En las citas, los directivos de Wal-Mart explican “los males” que supondría a la compañía el triunfo del aspirante demócrata a la Presidencia, Barack Obama, en los comicios de noviembre próximo, aunque no citan en ningún momento su nombre.
Según la empresa, se “limitan” a decir que de llegar los demócratas a la Casa Blanca, impulsarían una ley que favorece la agrupación sindical.
La empresa señala que los empleados de tiendas con sindicatos tendrán que pagar importantes cuotas para ser representados sin obtener nada a cambio. Igualmente, tener sindicatos implica, según Wal-Mart, mayores costos, con lo que va en detrimento de todos.
Desde la compañía matizan que con esta alerta no se está diciendo a sus empleados por cual candidato votar, sino que sólo les están “educando” sobre las distintas opciones y cómo les podría afectar a ellos que gane uno u otro aspirante.
Según uno de los cuadros medios que asistió a una de estas reuniones, el que la conducía les dijo: “no te estoy diciendo a quien tienes que votar, pero si los demócratas ganan, aprobarán esta ley (a favor de los sindicatos)”.
“No soy estúpido.
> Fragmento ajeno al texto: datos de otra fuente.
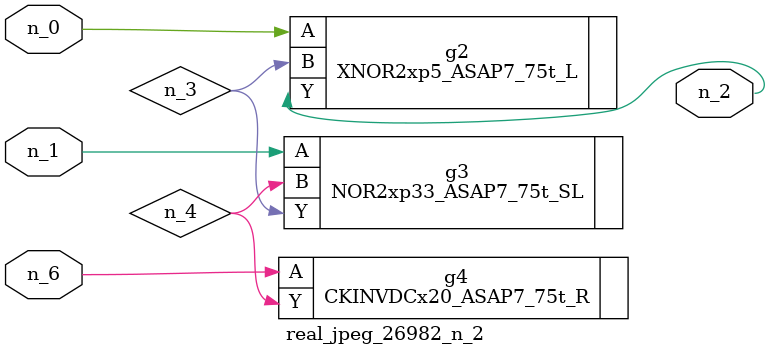
<source format=v>
module real_jpeg_26982_n_2 (n_6, n_1, n_0, n_2);

input n_6;
input n_1;
input n_0;

output n_2;

wire n_4;
wire n_3;

XNOR2xp5_ASAP7_75t_L g2 ( 
.A(n_0),
.B(n_3),
.Y(n_2)
);

NOR2xp33_ASAP7_75t_SL g3 ( 
.A(n_1),
.B(n_4),
.Y(n_3)
);

CKINVDCx20_ASAP7_75t_R g4 ( 
.A(n_6),
.Y(n_4)
);


endmodule
</source>
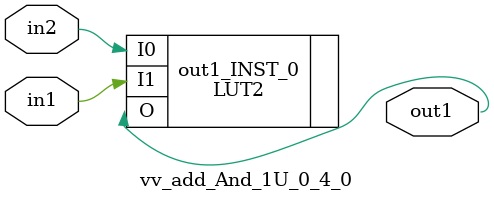
<source format=v>
`timescale 1 ps / 1 ps

(* STRUCTURAL_NETLIST = "yes" *)
module vv_add_And_1U_0_4_0
   (in2,
    in1,
    out1);
  input in2;
  input in1;
  output out1;

  wire in1;
  wire in2;
  wire out1;

  LUT2 #(
    .INIT(4'h8)) 
    out1_INST_0
       (.I0(in2),
        .I1(in1),
        .O(out1));
endmodule


</source>
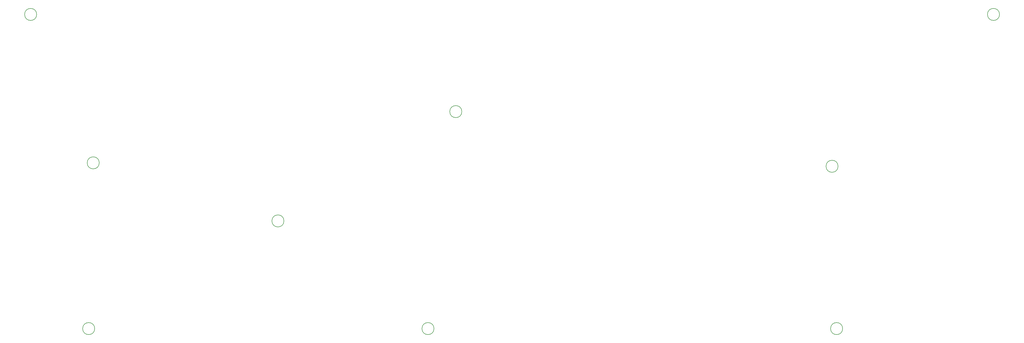
<source format=gbr>
%TF.GenerationSoftware,KiCad,Pcbnew,7.0.5*%
%TF.CreationDate,2023-06-08T14:54:28+02:00*%
%TF.ProjectId,verasity_PCB,76657261-7369-4747-995f-5043422e6b69,rev?*%
%TF.SameCoordinates,Original*%
%TF.FileFunction,Other,Comment*%
%FSLAX46Y46*%
G04 Gerber Fmt 4.6, Leading zero omitted, Abs format (unit mm)*
G04 Created by KiCad (PCBNEW 7.0.5) date 2023-06-08 14:54:28*
%MOMM*%
%LPD*%
G01*
G04 APERTURE LIST*
%ADD10C,0.150000*%
G04 APERTURE END LIST*
D10*
%TO.C,H8*%
X142593750Y72628125D02*
G75*
G03*
X142593750Y72628125I-2100000J0D01*
G01*
%TO.C,H6*%
X-5400000Y106500000D02*
G75*
G03*
X-5400000Y106500000I-2100000J0D01*
G01*
%TO.C,H2*%
X16387500Y54768750D02*
G75*
G03*
X16387500Y54768750I-2100000J0D01*
G01*
%TO.C,H1*%
X14800000Y-3000000D02*
G75*
G03*
X14800000Y-3000000I-2100000J0D01*
G01*
%TO.C,H7*%
X273562500Y53578125D02*
G75*
G03*
X273562500Y53578125I-2100000J0D01*
G01*
%TO.C,H5*%
X132910000Y-3000000D02*
G75*
G03*
X132910000Y-3000000I-2100000J0D01*
G01*
%TO.C,H9*%
X329760000Y106500000D02*
G75*
G03*
X329760000Y106500000I-2100000J0D01*
G01*
%TO.C,H3*%
X80681250Y34528125D02*
G75*
G03*
X80681250Y34528125I-2100000J0D01*
G01*
%TO.C,H4*%
X275150000Y-3000000D02*
G75*
G03*
X275150000Y-3000000I-2100000J0D01*
G01*
%TD*%
M02*

</source>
Me estaban diciendo a quien votar”, dijo el trabajador al matutino.
La ley en cuestión es conocida como Employee Free Choice Act (EFCA), que según las compañías permitiría a los sindicatos añadir rápidamente millones de nuevos afiliados.
Desde Wal-Mart reconocen que están en contra de esta ley, a la que se oponen desde hace tiempo. “Creemos que educar a nuestros empleados sobre la ley es lo que debemos hacer”, dijo el vocero David Tovar al diario.
Wal-Mart se opone a la organización gremial de sus casi 2.1 millones de empleados en 980 tiendas en Estados Unidos.
Según el diario, “las acciones de Wal-Mart, el mayor empleador privado en Estados Unidos, refleja la preocupación creciente entre las grandes empresas porque un movimiento sindical revitalizado pueda revertir años de disminución en la afiliación gremial”.